→ Task description: Where a picture occurs in the data, omit it, and copy all remaining data exactly.
....
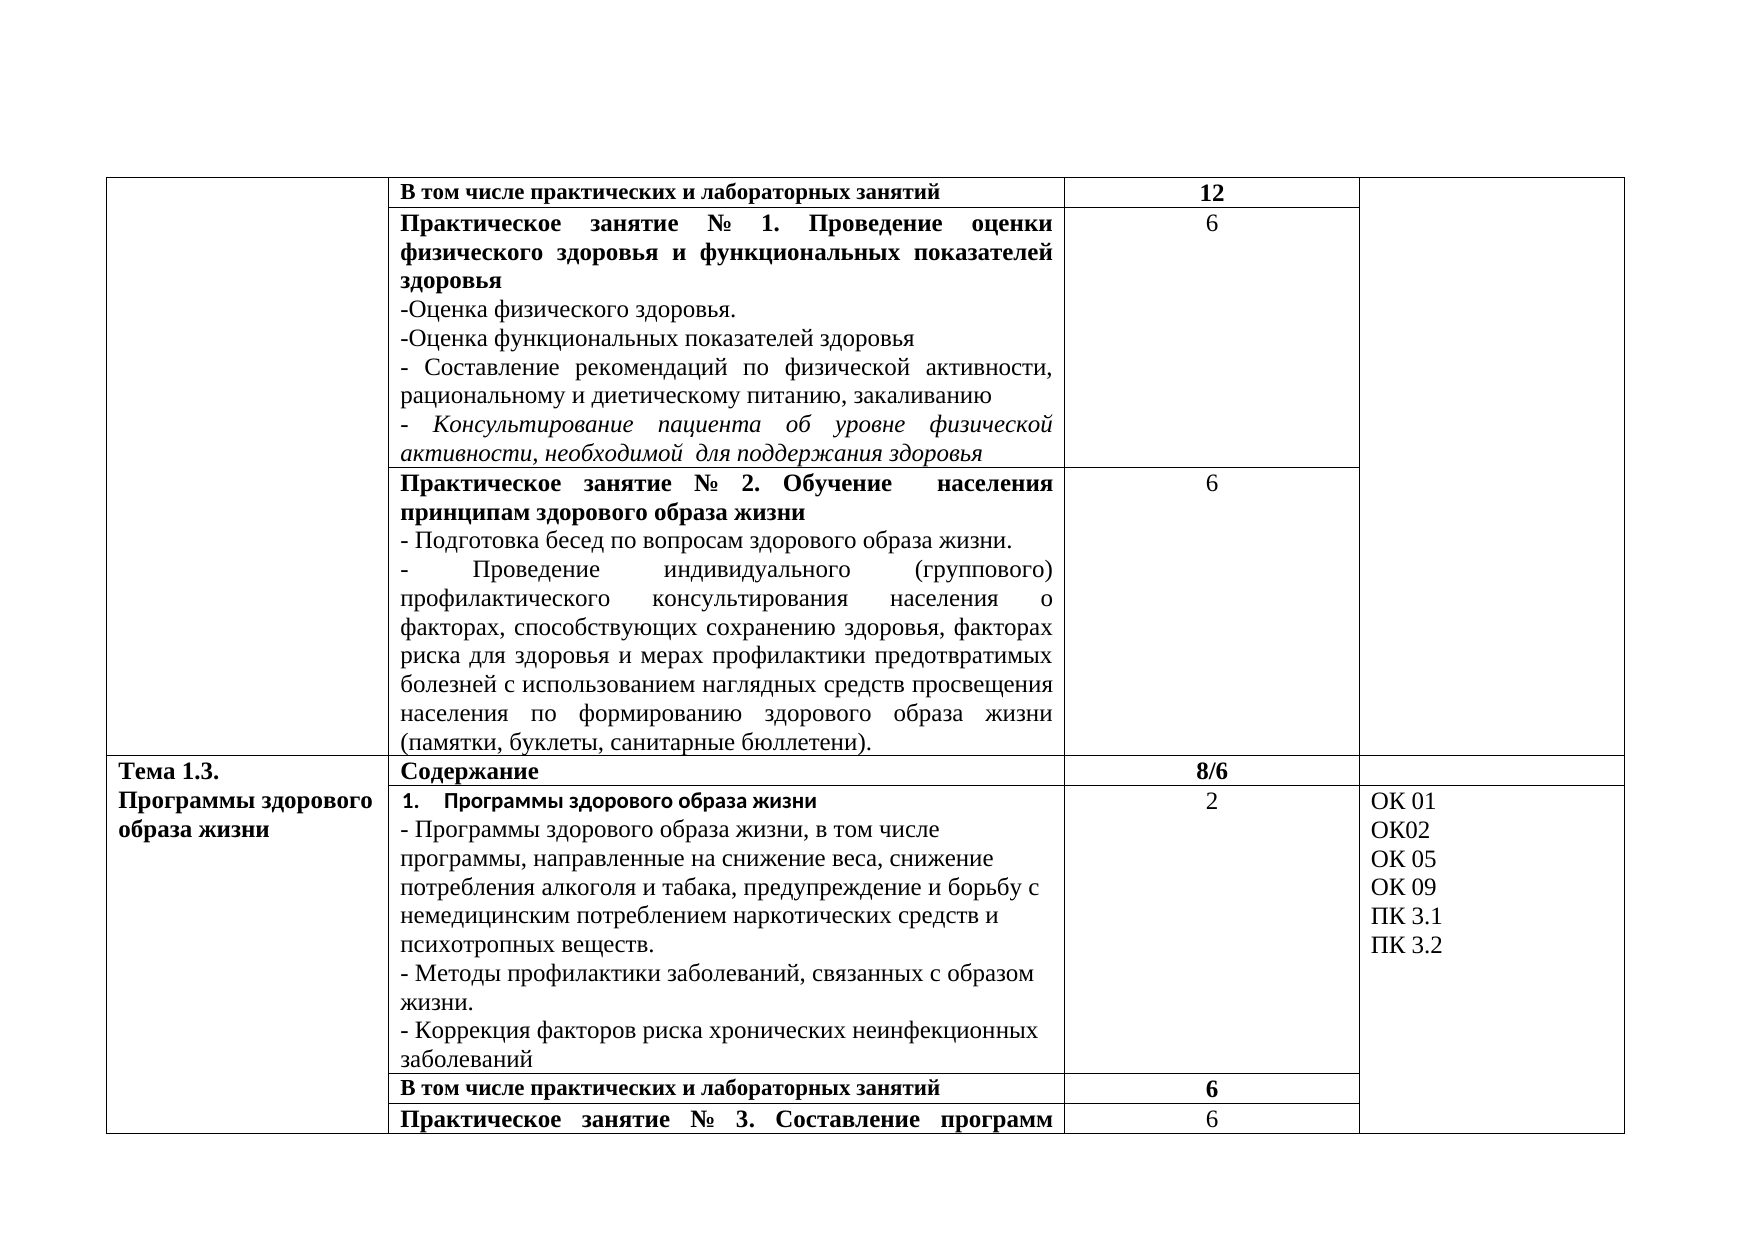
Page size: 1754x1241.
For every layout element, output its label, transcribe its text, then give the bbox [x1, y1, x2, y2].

table_cell В том числе практических и лабораторных занятий [389, 1074, 1064, 1103]
table_cell 6 [1065, 1104, 1359, 1132]
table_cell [389, 1104, 1064, 1132]
table_cell ОК 01 ОК02 ОК 05 ОК 09 ПК 3.1 ПК 3.2 [1360, 786, 1624, 1132]
table_cell 8/6 [1065, 756, 1359, 785]
table_cell Программы здорового образа жизни - Программы здорового образа жизни, в том числе программы, направленные на снижение веса, снижение потребления алкоголя и табака, предупреждение и борьбу с немедицинским потреблением наркотических средств и психотропных веществ. - Методы профилактики заболеваний, связанных с образом жизни. - Коррекция факторов риска хронических неинфекционных заболеваний [389, 786, 1064, 1073]
table_cell Практическое занятие № 1. Проведение оценки физического здоровья и функциональных показателей здоровья -Оценка физического здоровья. -Оценка функциональных показателей здоровья - Составление рекомендаций по физической активности, рациональному и диетическому питанию, закаливанию - Консультирование пациента об уровне физической активности, необходимой для поддержания здоровья [389, 208, 1064, 467]
table_cell 6 [1065, 468, 1359, 755]
table_cell Содержание [389, 756, 1064, 785]
table_cell [1360, 756, 1624, 785]
table_cell 6 [1065, 1074, 1359, 1103]
table_cell 12 [1065, 178, 1359, 207]
table_cell 2 [1065, 786, 1359, 1073]
table_cell В том числе практических и лабораторных занятий [389, 178, 1064, 207]
table_cell 6 [1065, 208, 1359, 467]
table_cell Практическое занятие № 2. Обучение населения принципам здорового образа жизни - Подготовка бесед по вопросам здорового образа жизни. - Проведение индивидуального (группового) профилактического консультирования населения о факторах, способствующих сохранению здоровья, факторах риска для здоровья и мерах профилактики предотвратимых болезней с использованием наглядных средств просвещения населения по формированию здорового образа жизни (памятки, буклеты, санитарные бюллетени). [389, 468, 1064, 755]
table_cell Тема 1.3. Программы здорового образа жизни [107, 756, 388, 1132]
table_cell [1360, 178, 1624, 755]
....
→ Exercise output:
Page size: 1754x1241.
For every layout element, output its label, transcribe its text, then give the bbox [x1, y1, x2, y2].

table_cell В том числе практических и лабораторных занятий [389, 1074, 1064, 1103]
table_cell 6 [1065, 1104, 1359, 1132]
table_cell [389, 1104, 1064, 1132]
table_cell ОК 01 ОК02 ОК 05 ОК 09 ПК 3.1 ПК 3.2 [1360, 786, 1624, 1132]
table_cell 8/6 [1065, 756, 1359, 785]
table_cell Программы здорового образа жизни - Программы здорового образа жизни, в том числе программы, направленные на снижение веса, снижение потребления алкоголя и табака, предупреждение и борьбу с немедицинским потреблением наркотических средств и психотропных веществ. - Методы профилактики заболеваний, связанных с образом жизни. - Коррекция факторов риска хронических неинфекционных заболеваний [389, 786, 1064, 1073]
table_cell Практическое занятие № 1. Проведение оценки физического здоровья и функциональных показателей здоровья -Оценка физического здоровья. -Оценка функциональных показателей здоровья - Составление рекомендаций по физической активности, рациональному и диетическому питанию, закаливанию - Консультирование пациента об уровне физической активности, необходимой для поддержания здоровья [389, 208, 1064, 467]
table_cell 6 [1065, 468, 1359, 755]
table_cell Содержание [389, 756, 1064, 785]
table_cell [1360, 756, 1624, 785]
table_cell 6 [1065, 1074, 1359, 1103]
table_cell 12 [1065, 178, 1359, 207]
table_cell 2 [1065, 786, 1359, 1073]
table_cell В том числе практических и лабораторных занятий [389, 178, 1064, 207]
table_cell 6 [1065, 208, 1359, 467]
table_cell Практическое занятие № 2. Обучение населения принципам здорового образа жизни - Подготовка бесед по вопросам здорового образа жизни. - Проведение индивидуального (группового) профилактического консультирования населения о факторах, способствующих сохранению здоровья, факторах риска для здоровья и мерах профилактики предотвратимых болезней с использованием наглядных средств просвещения населения по формированию здорового образа жизни (памятки, буклеты, санитарные бюллетени). [389, 468, 1064, 755]
table_cell Тема 1.3. Программы здорового образа жизни [107, 756, 388, 1132]
table_cell [1360, 178, 1624, 755]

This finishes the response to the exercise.